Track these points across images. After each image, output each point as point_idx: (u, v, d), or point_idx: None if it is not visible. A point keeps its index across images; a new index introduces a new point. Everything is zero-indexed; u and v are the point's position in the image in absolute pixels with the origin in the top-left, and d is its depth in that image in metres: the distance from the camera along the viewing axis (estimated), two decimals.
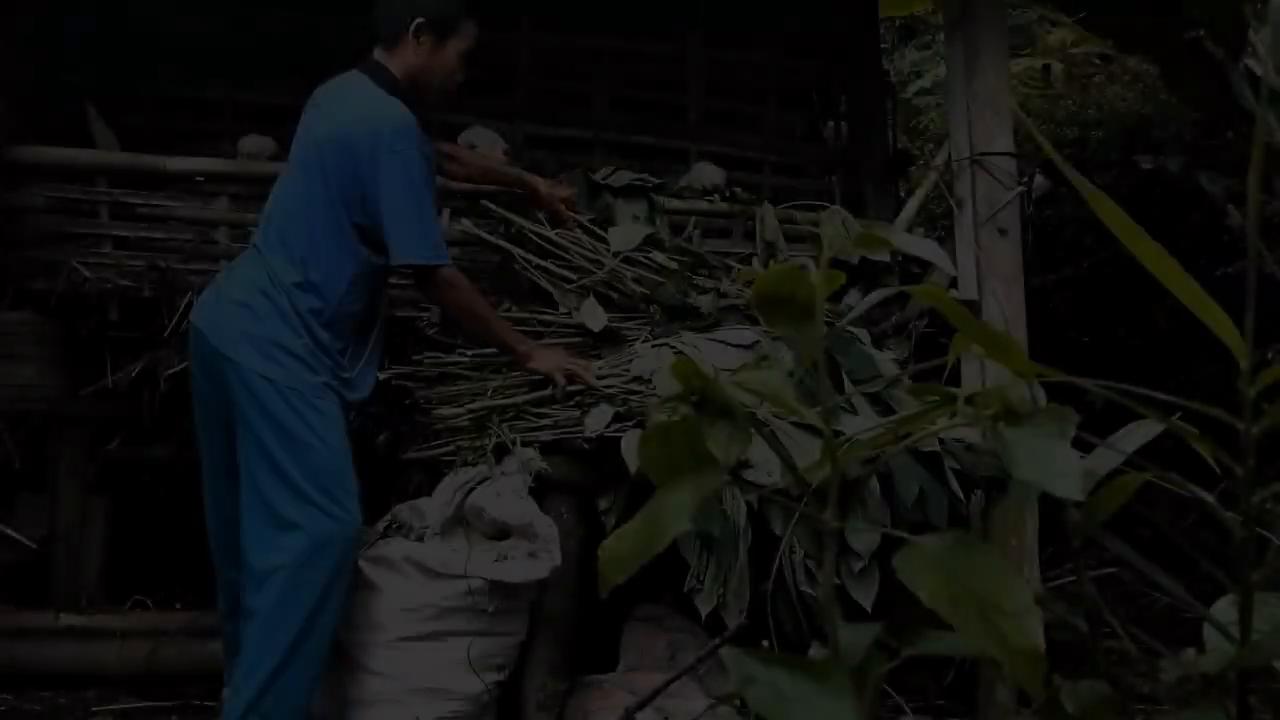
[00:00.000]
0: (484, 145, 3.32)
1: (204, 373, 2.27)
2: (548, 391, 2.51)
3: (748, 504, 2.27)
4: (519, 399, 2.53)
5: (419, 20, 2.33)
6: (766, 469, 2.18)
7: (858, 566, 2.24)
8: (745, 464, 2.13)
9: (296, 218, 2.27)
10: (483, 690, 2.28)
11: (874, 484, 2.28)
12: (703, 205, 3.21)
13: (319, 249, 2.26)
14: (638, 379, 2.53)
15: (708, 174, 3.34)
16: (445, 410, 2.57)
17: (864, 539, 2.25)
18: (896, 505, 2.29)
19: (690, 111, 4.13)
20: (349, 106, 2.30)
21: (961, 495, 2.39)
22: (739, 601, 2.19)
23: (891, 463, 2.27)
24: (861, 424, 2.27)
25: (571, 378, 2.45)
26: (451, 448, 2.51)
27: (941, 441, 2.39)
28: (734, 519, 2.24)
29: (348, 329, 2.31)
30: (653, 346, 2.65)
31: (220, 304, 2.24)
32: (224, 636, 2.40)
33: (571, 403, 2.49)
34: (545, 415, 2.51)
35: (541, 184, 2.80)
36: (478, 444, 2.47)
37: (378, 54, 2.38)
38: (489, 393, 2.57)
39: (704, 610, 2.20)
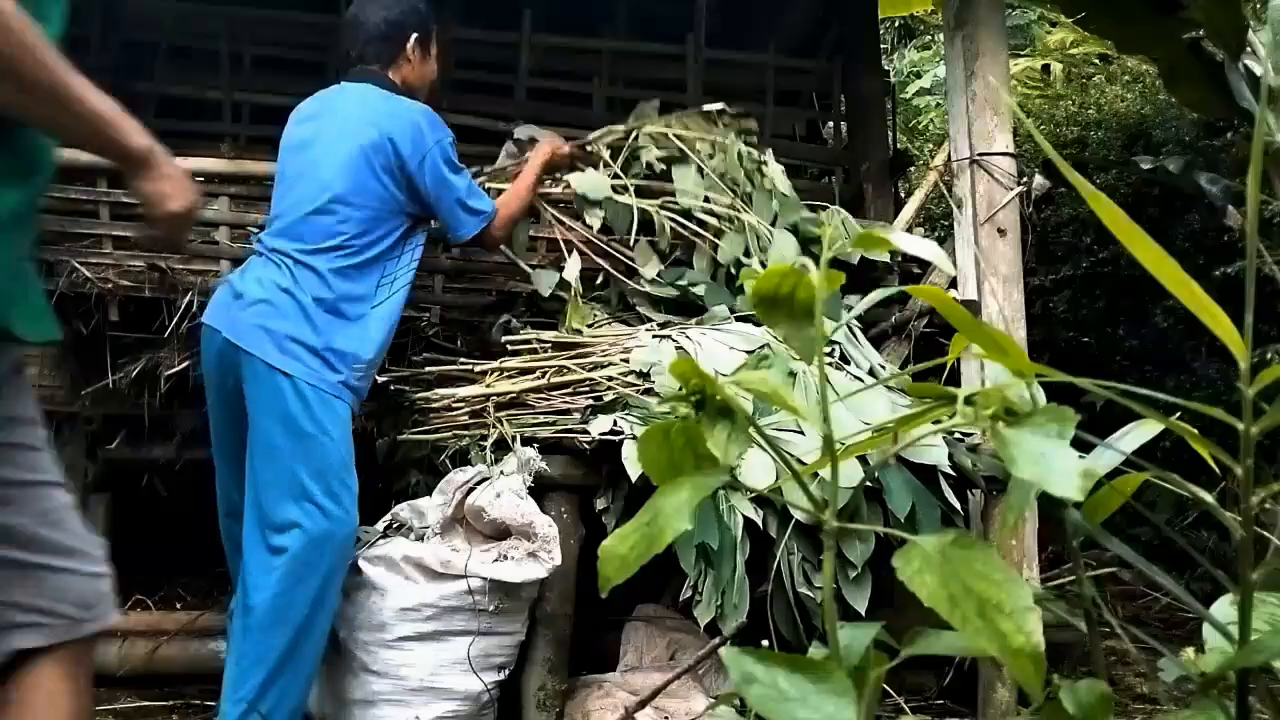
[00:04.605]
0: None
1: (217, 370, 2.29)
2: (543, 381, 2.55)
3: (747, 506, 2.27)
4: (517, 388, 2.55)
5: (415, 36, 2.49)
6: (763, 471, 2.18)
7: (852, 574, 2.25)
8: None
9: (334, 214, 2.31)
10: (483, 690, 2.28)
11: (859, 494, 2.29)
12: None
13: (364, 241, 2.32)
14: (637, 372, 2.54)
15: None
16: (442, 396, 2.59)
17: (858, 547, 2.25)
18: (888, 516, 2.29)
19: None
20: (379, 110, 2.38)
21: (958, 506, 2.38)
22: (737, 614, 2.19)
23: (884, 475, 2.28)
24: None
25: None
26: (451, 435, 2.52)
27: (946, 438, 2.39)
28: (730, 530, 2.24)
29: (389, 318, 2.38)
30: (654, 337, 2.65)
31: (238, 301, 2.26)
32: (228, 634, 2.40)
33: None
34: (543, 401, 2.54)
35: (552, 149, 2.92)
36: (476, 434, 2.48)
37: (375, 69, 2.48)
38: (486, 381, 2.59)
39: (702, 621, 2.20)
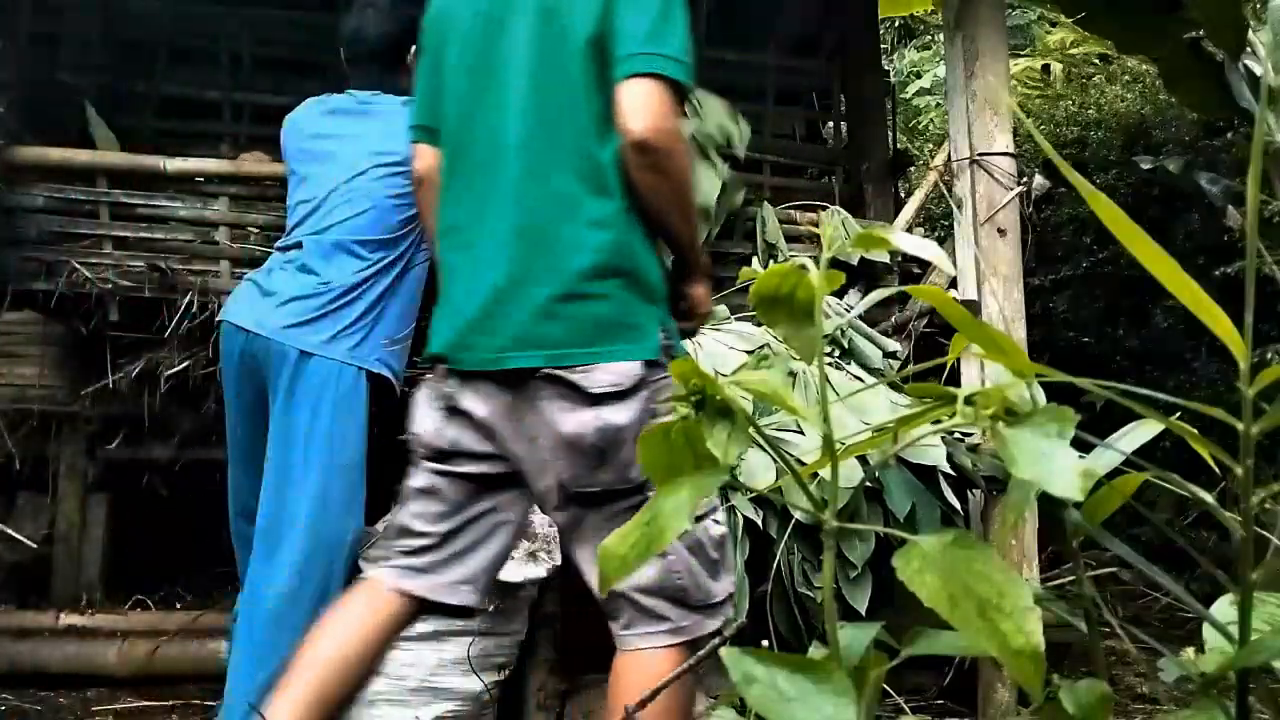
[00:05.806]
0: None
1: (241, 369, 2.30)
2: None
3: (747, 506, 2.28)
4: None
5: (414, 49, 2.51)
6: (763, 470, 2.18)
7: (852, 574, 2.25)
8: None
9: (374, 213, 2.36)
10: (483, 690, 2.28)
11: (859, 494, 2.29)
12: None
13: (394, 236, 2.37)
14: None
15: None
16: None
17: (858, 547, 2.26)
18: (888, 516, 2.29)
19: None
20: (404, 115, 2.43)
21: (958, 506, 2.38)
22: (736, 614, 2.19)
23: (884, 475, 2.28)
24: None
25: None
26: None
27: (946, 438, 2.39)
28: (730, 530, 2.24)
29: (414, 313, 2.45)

● Exercise brief
When you give the entries again, keep them exact and omit any picture they contain.

● Reply to the exercise
Track these points across images. After each image, output each point as point_idx: (u, v, d), or point_idx: None if it is not visible. A point keeps its index across images; a new index introduces a new point. Everything is zero-indexed; u and v are the point's position in the image in absolute pixels with the origin in the top-left, and d is its depth in that image in metres: the distance from the camera along the viewing axis (estimated), two decimals.
[00:00.000]
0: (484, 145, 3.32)
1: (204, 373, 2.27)
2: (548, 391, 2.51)
3: (748, 504, 2.27)
4: (519, 399, 2.53)
5: (419, 20, 2.33)
6: (766, 469, 2.18)
7: (858, 566, 2.24)
8: (745, 464, 2.13)
9: (296, 218, 2.27)
10: (483, 690, 2.28)
11: (874, 484, 2.28)
12: (703, 205, 3.21)
13: (319, 249, 2.26)
14: (638, 379, 2.53)
15: (708, 174, 3.34)
16: (445, 410, 2.57)
17: (864, 539, 2.25)
18: (896, 505, 2.29)
19: (690, 111, 4.13)
20: (349, 106, 2.30)
21: (961, 495, 2.39)
22: (739, 601, 2.19)
23: (891, 463, 2.27)
24: (861, 424, 2.27)
25: (571, 378, 2.45)
26: (451, 448, 2.51)
27: (941, 441, 2.39)
28: (734, 519, 2.24)
29: (348, 329, 2.31)
30: (653, 346, 2.65)
31: (220, 304, 2.24)
32: (224, 636, 2.40)
33: (571, 403, 2.49)
34: (545, 415, 2.51)
35: (541, 184, 2.80)
36: (478, 444, 2.47)
37: (378, 54, 2.38)
38: (489, 393, 2.57)
39: (704, 610, 2.20)
[00:04.605]
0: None
1: (217, 370, 2.29)
2: (543, 381, 2.55)
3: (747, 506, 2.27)
4: (517, 388, 2.55)
5: (415, 36, 2.49)
6: (763, 471, 2.18)
7: (852, 574, 2.25)
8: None
9: (334, 214, 2.31)
10: (483, 690, 2.28)
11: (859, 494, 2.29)
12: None
13: (364, 241, 2.32)
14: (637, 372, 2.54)
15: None
16: (442, 396, 2.59)
17: (858, 547, 2.25)
18: (888, 516, 2.29)
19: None
20: (379, 110, 2.38)
21: (958, 506, 2.38)
22: (737, 614, 2.19)
23: (884, 475, 2.28)
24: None
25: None
26: (451, 435, 2.52)
27: (946, 438, 2.39)
28: (730, 530, 2.24)
29: (389, 318, 2.38)
30: (654, 337, 2.65)
31: (238, 301, 2.26)
32: (228, 634, 2.40)
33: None
34: (543, 401, 2.54)
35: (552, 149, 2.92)
36: (476, 434, 2.48)
37: (375, 69, 2.48)
38: (486, 381, 2.59)
39: (702, 621, 2.20)
[00:05.806]
0: None
1: (241, 369, 2.30)
2: None
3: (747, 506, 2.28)
4: None
5: (414, 49, 2.51)
6: (763, 470, 2.18)
7: (852, 574, 2.25)
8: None
9: (374, 213, 2.36)
10: (483, 690, 2.28)
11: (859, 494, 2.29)
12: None
13: (394, 236, 2.37)
14: None
15: None
16: None
17: (858, 547, 2.26)
18: (888, 516, 2.29)
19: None
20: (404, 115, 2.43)
21: (958, 506, 2.38)
22: (736, 614, 2.19)
23: (884, 475, 2.28)
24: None
25: None
26: None
27: (946, 438, 2.39)
28: (730, 530, 2.24)
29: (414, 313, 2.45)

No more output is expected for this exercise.